In humanitären Krisen, sei es aufgrund von Konflikten, Klimawandel, Naturkatastrophen oder Notfällen im Bereich der öffentlichen Gesundheit, werden die Bedürfnisse im Bereich der sexuellen und reproduktiven Gesundheit allzu oft vernachlässigt. Dies hat verheerende Folgen. Ohne Zugang zur Vorsorge während der Schwangerschaft, Geburtshilfe zur sicheren Entbindung und Notfallversorgung während der Geburt sind schwangere Frauen lebensbedrohlichen Komplikationen ausgesetzt. Frauen und Mädchen sind außerdem von einem erhöhten Risiko sexueller Gewalt und Ausbeutung bedroht und sind zudem anfälliger für HIV-Infektionen - doch häufig sind sie von grundlegenden Schutzdiensten abgeschnitten. Viele verlieren den Zugang zu Familienplanung, wodurch sie einem höheren Risiko für ungewollte Schwangerschaften unter gefährlichen Bedingungen ausgesetzt sind.
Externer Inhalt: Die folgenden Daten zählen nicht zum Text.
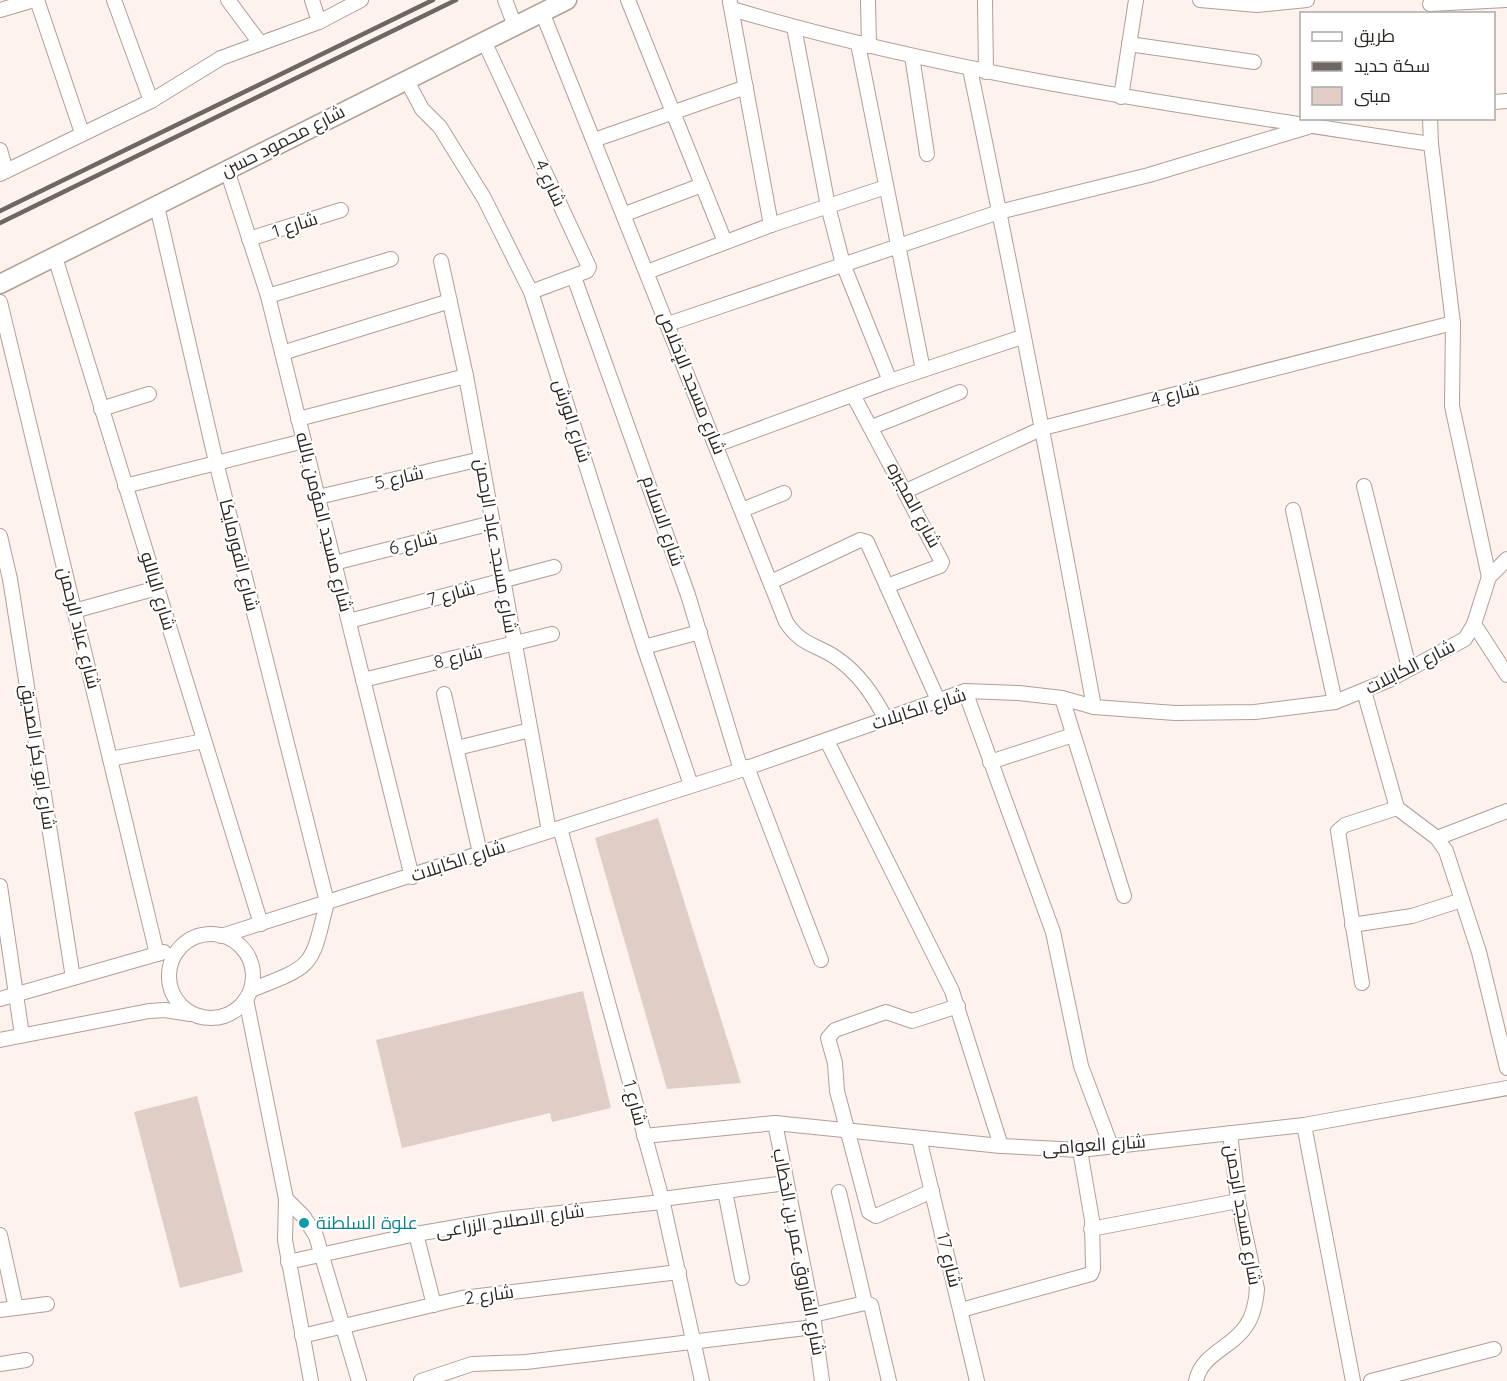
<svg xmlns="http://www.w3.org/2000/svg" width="1507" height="1381" font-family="Quicksand,Cairo,sans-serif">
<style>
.building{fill:#e0cec6}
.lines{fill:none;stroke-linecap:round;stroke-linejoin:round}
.street-casing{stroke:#b09f97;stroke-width:16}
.secondary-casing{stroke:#b09f97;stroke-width:21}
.street{stroke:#fff;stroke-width:14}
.secondary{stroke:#fff;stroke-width:18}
.rail{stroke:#6e6662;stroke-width:4.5}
.culture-dot{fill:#0f9aa8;stroke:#fff;stroke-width:2}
.labels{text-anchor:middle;stroke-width:4.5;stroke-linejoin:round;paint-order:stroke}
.street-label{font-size:18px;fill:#2d2723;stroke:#fff}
.culture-label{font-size:18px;fill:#0d838f;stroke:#fff;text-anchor:start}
</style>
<rect width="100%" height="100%" fill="#fdf2ed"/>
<!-- building -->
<g class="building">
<path d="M658,818L741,1083L667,1089L595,838Z"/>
<path d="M583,991L611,1108L552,1122L550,1113L402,1148L376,1040Z"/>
<path d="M197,1096L243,1272L180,1288L134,1112Z"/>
</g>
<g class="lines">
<defs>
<g id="street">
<path d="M37,0L82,133"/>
<path d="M114,0L151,101"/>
<path d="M228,0L260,43"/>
<path d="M312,0L319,22"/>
<path d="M505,0L515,26"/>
<path d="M628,0L725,242"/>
<path d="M868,0L869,46"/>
<path d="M985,0L986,72"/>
<path d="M1200,0L1257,5L1307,0"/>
<path d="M730,2L771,225"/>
<path d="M1430,4L1506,0"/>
<path d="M732,9C960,77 1196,108 1431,144"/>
<path d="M0,10L34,0"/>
<path d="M542,12L786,622C801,645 815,644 835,657C859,673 873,695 886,719"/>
<path d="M794,27L828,206L843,264L890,381"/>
<path d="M484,41L589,267L587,271L531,292"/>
<path d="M858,44L923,370"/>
<path d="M1129,44L1254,62"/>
<path d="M912,56L927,154"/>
<path d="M970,69C1014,281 1055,494 1094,707"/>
<path d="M406,79L422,109L440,127L484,198L531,292L644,647L691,785"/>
<path d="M1121,97L1136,0"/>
<path d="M1494,102L1507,101"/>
<path d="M1430,118L1431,144L1453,323L1452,406L1489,577"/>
<path d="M594,140L746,87"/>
<path d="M0,150L6,171"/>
<path d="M227,170L268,296L412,877"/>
<path d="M0,174L151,101L221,58L319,22L361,0"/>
<path d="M157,206L216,462L327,902C311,968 315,965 251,990"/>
<path d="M625,214L702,185"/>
<path d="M249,239L341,210"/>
<path d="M55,257L261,924"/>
<path d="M441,261L466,376L549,831"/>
<path d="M647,272L771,225L886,187"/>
<path d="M574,277L688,595L741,770"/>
<path d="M268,296L391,259"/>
<path d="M0,302L157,954"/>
<path d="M668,324L999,212L1149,175L1308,127"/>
<path d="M282,353L450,301"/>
<path d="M853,395L942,562L940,566L887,586"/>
<path d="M101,409L149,394"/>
<path d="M298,419L466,376"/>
<path d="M872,427L960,392"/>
<path d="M716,445L890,381L1022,337"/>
<path d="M125,486L304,441"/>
<path d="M1364,486L1409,668"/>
<path d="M906,491L1043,428L1453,323"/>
<path d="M318,497L481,459"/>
<path d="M742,510L784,493"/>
<path d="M1293,510L1335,702"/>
<path d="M0,536L10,579L73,978"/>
<path d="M334,563L492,523"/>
<path d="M771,582L860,540L867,542L938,700"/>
<path d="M74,611L157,588"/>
<path d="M349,621L554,567"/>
<path d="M1474,624L1507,675"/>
<path d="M644,647L700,632"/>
<path d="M363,680L552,634"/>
<path d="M965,691L1053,932L1081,1066L1111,1146"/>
<path d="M1364,691L1397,808L1437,838L1446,851L1479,952L1507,1068"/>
<path d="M444,694L480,853"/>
<path d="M1062,698L1124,896"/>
<path d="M827,741L952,991L1001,1146"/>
<path d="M457,748L530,730"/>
<path d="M110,759L204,741"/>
<path d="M990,762L1073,735"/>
<path d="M747,767L821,960"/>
<path d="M560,828L662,1199L702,1381"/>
<path d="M1437,838L1507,811"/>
<path d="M0,886L22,1035"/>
<path d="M1352,925L1412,916L1462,900"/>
<circle cx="211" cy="976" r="42"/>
<path d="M221,936L741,770L965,691L1019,693L1062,698L1094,707L1175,713L1255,712L1335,702L1389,680L1465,639L1474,624L1489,577L1507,559"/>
<path d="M1362,983L1338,831L1345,825L1397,808"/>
<path d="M0,999L164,952"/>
<path d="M246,999L286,1199L285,1240L311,1381"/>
<path d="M0,1040L149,1011L165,1010L190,1014"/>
<path d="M775,1123L813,1315L822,1381"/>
<path d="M1304,1125L1353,1381"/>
<path d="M644,1136L775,1123L1001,1146L1080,1150L1304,1125L1507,1088"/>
<path d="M919,1138L977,1381"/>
<path d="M725,1191L742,1278"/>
<path d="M932,1191L876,1216L869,1212L837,1091L835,1063L828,1038L835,1030L886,1012L912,1021L958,1006"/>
<path d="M839,1192L865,1303"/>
<path d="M286,1199L304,1217L316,1236L359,1381"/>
<path d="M662,1199L786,1183"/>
<path d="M1091,1229L1238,1201"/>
<path d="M416,1234L434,1305"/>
<path d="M0,1235L16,1308"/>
<path d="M288,1262L416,1234L503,1219L662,1202"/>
<path d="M0,1310L47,1304"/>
<path d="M961,1310L1091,1274L1093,1269L1092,1220L1080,1150"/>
<path d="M813,1315L865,1303L871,1305L889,1381"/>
<path d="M302,1336L462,1298L679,1272"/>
<path d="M0,1364L26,1360"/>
<path d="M421,1381L472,1364L526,1362L814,1327"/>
<path d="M1196,1381C1201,1354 1233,1347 1246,1326C1254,1315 1256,1302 1257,1289L1238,1201L1230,1133"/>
<path d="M1371,1381L1494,1349"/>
</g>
<path id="secondary" d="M0,284L567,0"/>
</defs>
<!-- street casing -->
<use href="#street" class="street-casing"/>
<!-- secondary casing -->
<use href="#secondary" class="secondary-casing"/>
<!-- street -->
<use href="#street" class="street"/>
<!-- secondary -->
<use href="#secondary" class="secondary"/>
<!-- rail -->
<g class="rail">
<path d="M0,211L433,0"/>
<path d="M0,223L456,0"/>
</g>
</g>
<!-- markers -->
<circle class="culture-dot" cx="304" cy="1223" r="6"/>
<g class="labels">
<!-- street labels -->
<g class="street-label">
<text transform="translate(283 141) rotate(-27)" y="6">شارع محمود حسن</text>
<text transform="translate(550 183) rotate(65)" y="6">شارع 4</text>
<text transform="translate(295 225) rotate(-18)" y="6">شارع 1</text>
<text transform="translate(692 383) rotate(68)" y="6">شارع مسجد الإخلاص</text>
<text transform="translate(1175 394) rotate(-14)" y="6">شارع 4</text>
<text transform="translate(572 421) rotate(72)" y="6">شارع الورش</text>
<text transform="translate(399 478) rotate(-13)" y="6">شارع 5</text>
<text transform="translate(914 505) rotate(62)" y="6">شارع المجيره</text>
<text transform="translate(663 521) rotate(71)" y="6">شارع الاسلام</text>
<text transform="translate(324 522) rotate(76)" y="6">شارع مسجد المؤمن بالله</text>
<text transform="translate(413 543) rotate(-14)" y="6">شارع 6</text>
<text transform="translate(496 546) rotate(80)" y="6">شارع مسجد عباد الرحمن</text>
<text transform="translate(239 555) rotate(76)" y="6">شارع الفورمايكا</text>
<text transform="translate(158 591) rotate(73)" y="6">شارع الباللو</text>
<text transform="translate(451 594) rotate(-15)" y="6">شارع 7</text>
<text transform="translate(79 628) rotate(76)" y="6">شارع عباد الرحمن</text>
<text transform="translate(458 657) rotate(-14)" y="6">شارع 8</text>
<text transform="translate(1410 667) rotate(-27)" y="6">شارع الكابلات</text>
<text transform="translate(919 709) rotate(-18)" y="6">شارع الكابلات</text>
<text transform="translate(38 757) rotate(81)" y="6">شارع ابو بكر الصديق</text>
<text transform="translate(458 861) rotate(-18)" y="6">شارع الكابلات</text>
<text transform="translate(635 1103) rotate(75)" y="6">شارع 1</text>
<text transform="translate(1094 1145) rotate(-4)" y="6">شارع العوامى</text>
<text transform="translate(1243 1215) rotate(80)" y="6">شارع مسجد الرحمن</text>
<text transform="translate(510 1221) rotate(-8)" y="6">شارع الاصلاح الزراعى</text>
<text transform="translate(799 1252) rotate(79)" y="6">شارع الفاروق عمر بن الخطاب</text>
<text transform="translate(949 1260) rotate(76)" y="6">شارع 17</text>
<text transform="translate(489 1295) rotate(-8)" y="6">شارع 2</text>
</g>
<!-- culture labels -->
<g class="culture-label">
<text x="316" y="1229">علوة السلطنة</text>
</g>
</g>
<!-- legend -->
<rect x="1300" y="12" width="195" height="108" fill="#ffffff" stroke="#aba9a7" stroke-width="1.5"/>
<rect x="1312" y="32" width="30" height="9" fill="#ffffff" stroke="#aba9a7" stroke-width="1.5"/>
<text x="1354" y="42" font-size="18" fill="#2d2723">طريق</text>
<rect x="1312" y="62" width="30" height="9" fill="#6e6662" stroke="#aba9a7" stroke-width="1.5"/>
<text x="1354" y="72" font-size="18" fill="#2d2723">سكة حديد</text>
<rect x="1312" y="87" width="30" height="18" fill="#e0cec6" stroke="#aba9a7" stroke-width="1.5"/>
<text x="1354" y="102" font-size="18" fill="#2d2723">مبنى</text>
</svg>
UNFPA, die Organisation der Vereinten Nationen für sexuelle und reproduktive Gesundheit, ist vor, während und nach Krisen vor Ort und arbeitet mit Regierungen, lokalen Nichtregierungsorganisationen – von denen viele von Frauen geleitet werden –, UN-Organisationen und anderen Partnern und Partnerinnen zusammen, um sicherzustellen, dass Dienstleistungen im Bereich der sexuellen und reproduktiven Gesundheit sowie die Prävention und Bekämpfung geschlechtsspezifischer Gewalt in die humanitären Hilfsmaßnahmen integriert werden.
Weltweit bildet UNFPA Gesundheitspersonal aus, entsendet mobile Gesundheitsteams, richtet provisorische Notfallzelte ein und liefert Geräte für die reproduktive Gesundheit, Hilfsgüter und wichtige Hygieneartikel dorthin, wo sie am dringendsten benötigt werden.